Jason Towne wrote a moving piece in Education Week about his project that helped school personnel and at risk students think differently about their potential. Jason was disturbed by a student who remarked “I guess I’m a loser. I’m no leader.” He was also dismayed that very few at risk students would participate in or even attend activities organized by the school to help them. Jason set about to change this cycle of negativity by organizing a series of discussions that emphasized each student’s ability to contribute something of worth to the school.
As he describes it, “So when we approached students to help us start a leadership movement, most were shocked. People just didn’t think about them like that.” More than 100 students were invited to participate in a new leadership committee where their suggestions and opinions for improving the school would be respected and taken seriously by teachers and administrators. The result was that students, “… were so intent on helping others that it never occurred to them how much they were now allowing us to help them as well.”
Jason emphasized that this was not be a token, one-shot deal, but instead a fundamental change in the way that students are perceived and approached via an ongoing series of leadership meetings.

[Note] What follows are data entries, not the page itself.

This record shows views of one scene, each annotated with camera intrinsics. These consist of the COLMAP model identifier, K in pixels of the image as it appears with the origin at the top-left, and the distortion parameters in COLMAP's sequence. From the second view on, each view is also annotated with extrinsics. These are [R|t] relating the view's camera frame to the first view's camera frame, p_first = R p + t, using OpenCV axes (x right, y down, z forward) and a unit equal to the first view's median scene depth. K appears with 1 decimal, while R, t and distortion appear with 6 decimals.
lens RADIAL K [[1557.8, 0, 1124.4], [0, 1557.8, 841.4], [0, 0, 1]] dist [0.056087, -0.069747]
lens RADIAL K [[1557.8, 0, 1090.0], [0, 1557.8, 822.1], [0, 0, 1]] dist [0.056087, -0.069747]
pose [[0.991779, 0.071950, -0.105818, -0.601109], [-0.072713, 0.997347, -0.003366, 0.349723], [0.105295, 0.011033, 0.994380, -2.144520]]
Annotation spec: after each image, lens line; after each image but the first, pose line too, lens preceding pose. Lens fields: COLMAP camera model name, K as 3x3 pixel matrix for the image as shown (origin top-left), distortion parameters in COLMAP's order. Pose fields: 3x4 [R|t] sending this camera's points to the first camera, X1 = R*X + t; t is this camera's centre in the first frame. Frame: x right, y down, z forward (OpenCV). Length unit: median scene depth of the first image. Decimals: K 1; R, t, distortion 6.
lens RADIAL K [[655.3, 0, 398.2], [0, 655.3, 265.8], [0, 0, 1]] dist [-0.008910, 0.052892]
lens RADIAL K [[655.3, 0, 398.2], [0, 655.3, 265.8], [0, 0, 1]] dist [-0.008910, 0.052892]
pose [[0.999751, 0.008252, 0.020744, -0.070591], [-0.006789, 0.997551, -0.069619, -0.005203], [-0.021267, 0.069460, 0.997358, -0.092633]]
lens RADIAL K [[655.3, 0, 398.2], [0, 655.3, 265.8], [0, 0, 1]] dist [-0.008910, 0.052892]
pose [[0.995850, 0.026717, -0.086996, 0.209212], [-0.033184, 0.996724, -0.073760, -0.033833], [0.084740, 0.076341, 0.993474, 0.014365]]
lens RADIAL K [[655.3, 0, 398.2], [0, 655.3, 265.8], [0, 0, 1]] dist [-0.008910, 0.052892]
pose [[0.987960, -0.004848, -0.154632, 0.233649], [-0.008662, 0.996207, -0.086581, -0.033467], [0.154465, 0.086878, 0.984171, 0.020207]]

Conventional views of at risk students would probably agree (albeit silently) with that one student’s self assessment, “I’m a loser,” because of his terrible attendance and unwillingness to participate in the very activities that the school was going out of its way to arrange for his benefit. But rather than hammering at his weaknesses, Jason organizes a strengths-based approach to re-engage these marginalized students. Much in the same way that we can teach reading by activating a student’s visual skills so, too, we can activate a student’s latent leadership abilities in the service of building a stronger relationship with him and the school.
How do we show students that we care for them?
Do we pepper them with constant criticism? Do reinforce their segregation into “losers” and “winners” with socially embarrassing help? I think not. We show our caring when we highlight their strengths and demonstrate our faith that they each have something of worth to contribute to the school/world.
This is what gives struggling students a deep sense of hope that their lives can have meaning and that it is worthwhile to participate in school activities. This is what the MI perspective brings to a great many at risk students (and others) who label themselves as “stupid,” “not college material” or even the dreaded “merely average.”
Thinking differently about common, age old problems is a valuable gift of the multiple intelligences perspective that is at the root of its successful implementation. Of course, thinking differently is only the beginning because then we need to implement these intentions with powerful tools. This is the reality of making a difference in students’ lives that I hear often from caring educators around the world as they put MI into their lessons and The MIDAS into daily practice.